There could be another factor here IF you include all the sites in your registration, and that is if you are then classified as a CAMPUS structure or a MULTI-SITE structure. In a campus structure, all sites need to be audited at least once a year. In a multi-site, sampling is allowed so that headquarters is audited at least annually and the other sites sampled.

Campus is where the individual sites cannot function on its own and multi-site is where the individual sites do stand on their own.
 

Dan M

Involved In Discussions
#4
We did choose to include our 6 manufacturing plants in a multi-site registration, many years ago. Some background: we manufacture chemical products and some of those products are shipped directly to the customer and some are transported to one of our distribution warehouses. The argument is that because the distribution warehouses can impact the customer thus it can't be excluded from the scope. Apparently ISO 9001:1994 allowed exclusions but ISO 9001:2000 does not. The distribution warehouse is acting as a remote supporting location. Similar to if we had a remote design centre we would not be able to exclude product design.
 

Sidney Vianna

Post Responsibly
Staff member
Admin
#5
Apparently ISO 9001:1994 allowed exclusions but ISO 9001:2000 does not.
Not really.
The distribution warehouse is acting as a remote supporting location. Similar to if we had a remote design centre we would not be able to exclude product design.
The language you are using here is reminiscent of the TS16949 Automotive Scheme, but the IATF rules don't apply to ISO 9001 certification programs.

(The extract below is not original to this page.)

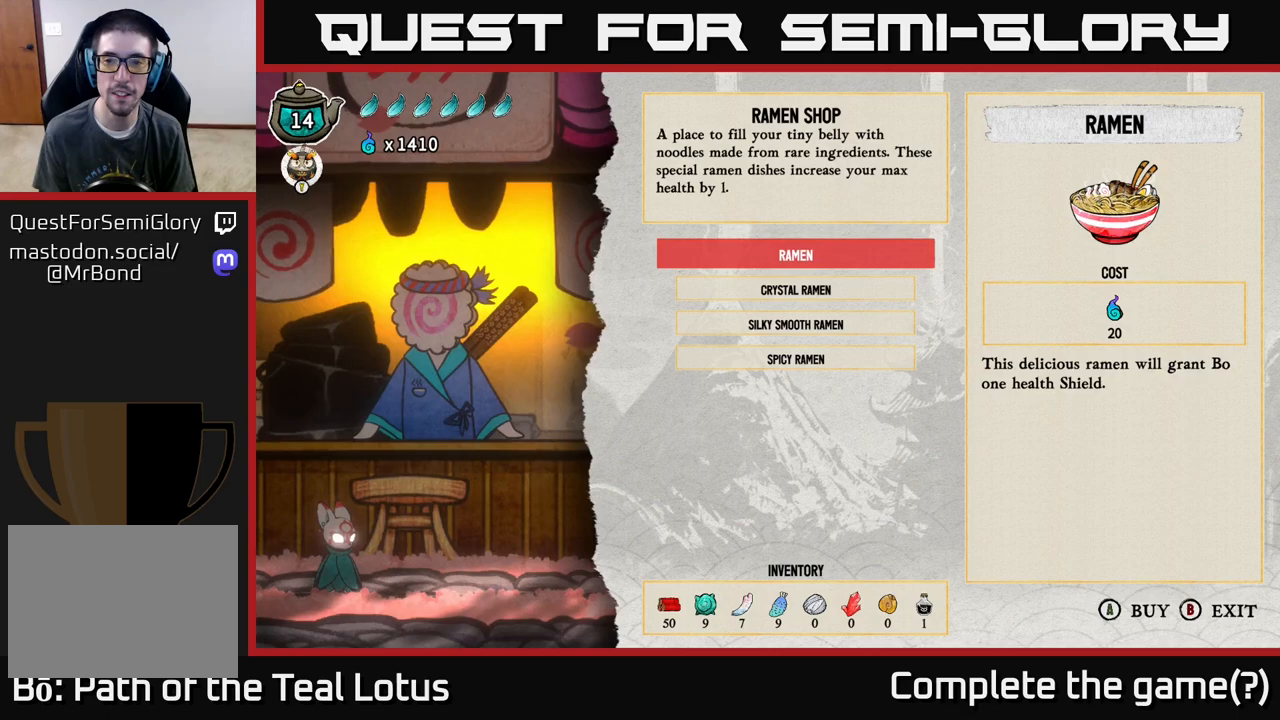
{"buttons": [], "left_stick": "center", "right_stick": "center", "events": []}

ISO 17021 CLEARLY stipulates that the registrant (NOT THE registrar) decides WHICH sites would be covered under the scope of certification. Obviously, the scope of certification has to be truthful and not mislead anyone. That's why precise definition of the scope of certification and clear identification of the sites covered under the certificate are required in the certification documents.

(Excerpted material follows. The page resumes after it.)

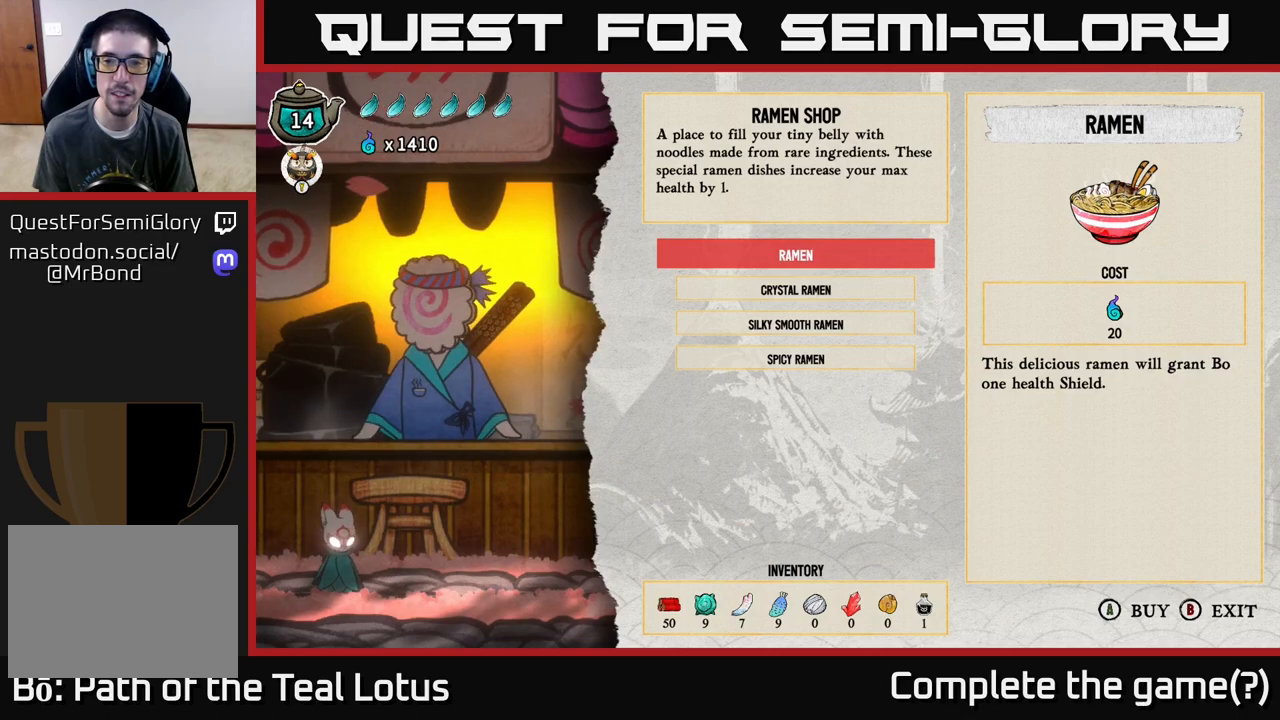
{"buttons": [], "left_stick": "center", "right_stick": "center", "events": [[100, "left_stick", "down"], [283, "left_stick", "center"]]}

Without knowing the registrar's side of the story, it seems to me that they are unilaterally trying to increase the size of the sample, which in turn would mean more audit day$ for them. I am not $ure why....
 

Randy

Super Moderator
#6
Sidney is correct about 17021, you guys are the determining factor, but there is one really, really big provision to consider....

Do you list "warehousing" "storage" or "distribution" in the certificate scope?

If you do, have fun;)

Oh yeah, 7.5.5...Preservation of Product especially if you tie your centers into how you make it happen.
 

Dan M

Involved In Discussions
#7
Our scope currently has the manufacture and distribution of blah blah blah...

When I asked our registrar if I remove the word distribution would that then negate the need to audit our warehouse he said no I don't think that would make any difference.

I think it's time to get myself a copy of ISO 17021
 
#8
We've been registered to 9001 since 1998. We are switching to a new registrar and this new registrar says they will need to include all 10 of our non-manufacturing sites (distribution centers) in the sampling plan. This is unprecedented for us. Our prior registrar never required this; traditionally we've only had our 6 manufacturing plants in the scope of our audit and listed on the ISO cert. Was our prior registrar in error to not require that our 10 distribution centers also be included in the scope? Is our new registrar being overly prescriptive?
It seems to me that's it's a case of your previous Registrar being 'asleep at the wheel', if you had distribution in your scope when under their certificate!

It's not entirely appropriate to visit all dist. sites - or manufacturing for that matter - under a 'common' QMS with HQ oversight (if that's what you really have). I'm guessing that either it wasn't clear to them what you had, or that both of them are not giving you the service you really need...
 
#9
Not really. The language you are using here is reminiscent of the TS16949 Automotive Scheme, but the IATF rules don't apply to ISO 9001 certification programs.

ISO 17021 CLEARLY stipulates that the registrant (NOT THE registrar) decides WHICH sites would be covered under the scope of certification. Obviously, the scope of certification has to be truthful and not mislead anyone. That's why precise definition of the scope of certification and clear identification of the sites covered under the certificate are required in the certification documents.

Without knowing the registrar's side of the story, it seems to me that they are unilaterally trying to increase the size of the sample, which in turn would mean more audit day$ for them. I am not $ure why....
LOL

You $ure made it clear enough $
 

Sidney Vianna

Post Responsibly
Staff member
Admin
#10
It seems to me that's it's a case of your previous Registrar being 'asleep at the wheel', if you had distribution in your scope when under their certificate!...
A manufacturing/blending site also does distribution of their products. Further if I have manufacturing in my scope of certification, that does not mean that all manufacturing sites have to be under the scope of certification.

I repeat that it is up to the organization to decide which sites they want under the coverage of the certificate. The registrar can not force them to include sites in the scope of certification if the registrant does not want that. That is why ISO 17021 requires the certification documents to list the locations that are covered. A curious and knowledgeable customer might ask the certified supplier why not all sites are listed, which could make for an uncomfortable conversation.